In the session I presented the initial developments towards a theory of awareness that the ASLab team is doing inside the CORESENSE and METATOOL projects.
We did a short, ten minute presentation, and after that we had an interesting conversation around the ideas presented and the possibility of developing a complete model-based theory of aware agents.
The presentation addressed the possibility of having a solid theory of awareness both for humans and machines and what are the elements that such a theory should have. We talked about two of these elements: the clear delimitation of a domain of phenomena, and the essential concepts that are the cornerstones of the theory.
These were the concepts that we proposed/discussed:
Sensing: The production of information for the subject from an object.
Perceiving: The integration of the sensory information bound to an object into a model of the object.
Model: Integrated actionable representation; an information structure that sustains a modelling relation.
Engine: Set of operations over a model.
Inference: Derive conclusions from the model. Apply engines to model.
Valid inference: A inference whose result matches the phenomenon at the modelled object.
Exert a model: Perform valid inferences from the model.
Understanding: Achieving exertability of a model of the object/environment.
Specific understanding: Understanding concerning a specific set of exertions.
Mission understanding: Understanding concerning a set of mission-bound exertions.
Omega understanding: Understanding all possible exertions of a model in relation to an object.
Awareness: Real-time understanding of sensory flows.
We have completed the development of a new standard on ontologies for robotics. In this case we have addressed the specification of concept related to the assignment of tasks to robots to be executed by them
The new IEEE P1872.1 Standard for Robot Task Representation is available in draft status at the IEEE Xplore repository. The purpose of the standard is to provide a robot task ontology for knowledge representation and reasoning in robotics and automation.
This standard defines an ontology that allows the representation, reasoning, and communication of task knowledge in the robotics and automation domain. The ontology includes a list of essential terms and their definitions, attributes, types, structures, properties, constraints, and relationships for planners and designers represent task knowledge allowing them to better communicate among agents in the automated system.
The standard provides a unified way of representing robot task knowledge and provides a common set of terms and definitions structured in a logical theory, allowing for unambiguous knowledge transfer among groups of human, robots, and other artificial systems. It is linked with existent robotics ontologies. Given the recent advancement in robot standards (such as ISO 15066:2016 for collaborative robots or IEEE 1872.2:2022 for autonomous robots), the proper definition and implementation of tasks and task-based robot control has become a key toward advanced human-robot interaction.
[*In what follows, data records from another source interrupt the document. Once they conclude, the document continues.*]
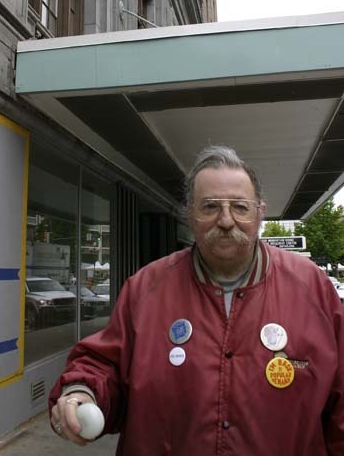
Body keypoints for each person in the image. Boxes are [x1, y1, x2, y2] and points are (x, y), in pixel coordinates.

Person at [49, 146, 344, 455]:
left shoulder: (313, 288)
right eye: (210, 207)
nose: (226, 220)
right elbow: (106, 364)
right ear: (190, 214)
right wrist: (82, 391)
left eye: (240, 207)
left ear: (260, 213)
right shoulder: (146, 288)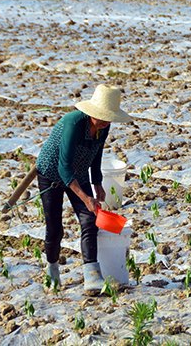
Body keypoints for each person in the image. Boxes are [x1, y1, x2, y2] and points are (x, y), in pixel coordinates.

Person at [35, 84, 132, 293]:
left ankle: (92, 276)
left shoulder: (104, 127)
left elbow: (96, 156)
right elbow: (64, 166)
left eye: (108, 118)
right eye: (102, 117)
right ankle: (52, 270)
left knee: (90, 219)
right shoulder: (74, 123)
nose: (105, 122)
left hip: (78, 173)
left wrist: (97, 184)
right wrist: (85, 197)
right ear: (92, 112)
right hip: (51, 172)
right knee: (55, 228)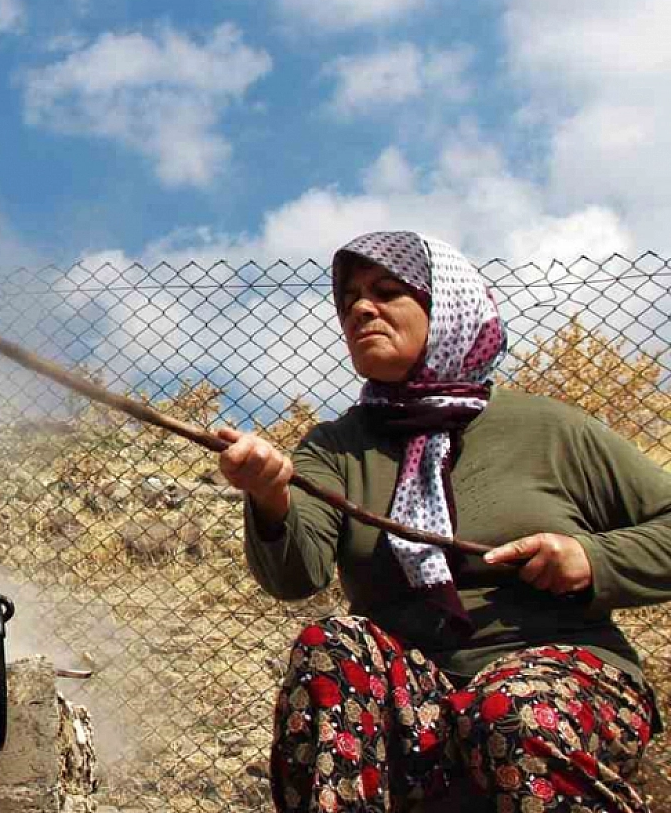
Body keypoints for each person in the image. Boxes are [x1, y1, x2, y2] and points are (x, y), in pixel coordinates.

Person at [216, 231, 666, 812]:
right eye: (348, 298)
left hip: (558, 670)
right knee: (329, 646)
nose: (358, 309)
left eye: (386, 291)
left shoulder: (550, 428)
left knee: (509, 714)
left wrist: (592, 560)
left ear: (446, 306)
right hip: (416, 692)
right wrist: (269, 497)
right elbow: (294, 577)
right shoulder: (336, 448)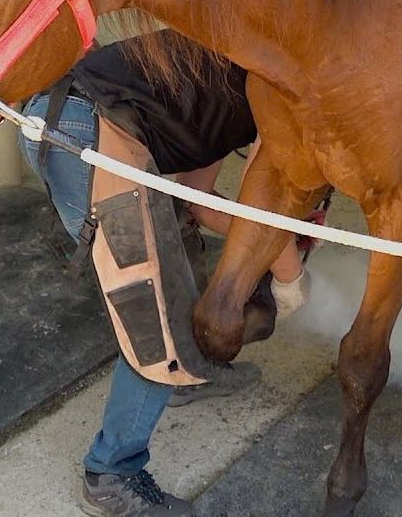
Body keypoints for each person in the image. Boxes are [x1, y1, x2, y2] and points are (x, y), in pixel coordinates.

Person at [18, 30, 311, 516]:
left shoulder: (231, 59)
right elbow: (268, 211)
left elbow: (197, 199)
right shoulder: (280, 88)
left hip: (59, 121)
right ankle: (111, 473)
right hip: (89, 131)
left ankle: (191, 371)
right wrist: (291, 277)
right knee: (154, 312)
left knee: (173, 249)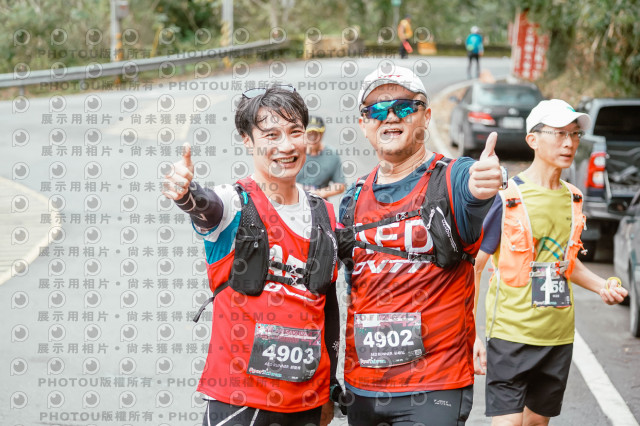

Having a shared common robot task representation will also allow for greater reuse of task knowledge among research and development efforts in the same robot domain as well as efforts in different robot domains.
Get the draft of IEEE P1872.1 Standard for Robot Task Representation from IEEE.
Much in the vein of ancient times people asking Pythia about their future, I asked ChatGPT about our possibilities in the CORESENSE project to create machines capable of understanding their environment. This is what it said:
Me: Can a machine understand its environment?
ChatGPT: Whether a machine can understand its environment depends on its capabilities and design. Some machines, such as certain types of robots or artificial intelligence systems, are designed to gather and process information about their environment in order to make decisions and take actions. These machines may be able to build a model or representation of their environment and use this information to navigate and interact with it. However, the extent to which these machines can truly “understand” their environment is a complex and contentious topic that is not fully understood. Some argue that machines can only simulate understanding and do not have the same level of conscious awareness and comprehension as humans. Others believe that machines can achieve true understanding through advanced algorithms and learning systems. Ultimately, the ability of a machine to understand its environment depends on its design and capabilities.
ChatGPT is an AI-based chatbot developed by OpenAI to have a dialogue much a la Turing test. The program is a very large English language model that has been fine-tuned with both supervised and reinforcement learning techniques.
There is a relatively recent boom on model-based X. Model-based development, model-based design, model-based systems engineering, model-based minds, …
In all the domains of engineering, it looks like we have just discovered the use of models to support our work. But this is, obviously, false. It has always been models. All around. All the time.
When an engineer-to-be starts his studies, the first he learns is physics and mathematics: i.e. how to model reality and the language to build the model. In recent parlance we would say that math is just a metamodel of reality. A model of the models that we use to capture the knowledge we have about an extant system or the ideas we have about a system to be engineered.
The distinction between knowledge and ideas may seem relevant but it is not so much. They’re all about mental content; that may or may not be related or co-related to some reality out there. Both knowledge and ideas are models of realities-that-are or realities-to-be that are of relevance to us or our stakeholders.
It has always been models. In our minds and in the collaborative processes that we use to engineer our systems. Model-based X is not new. It is just good, old-fashioned engineering.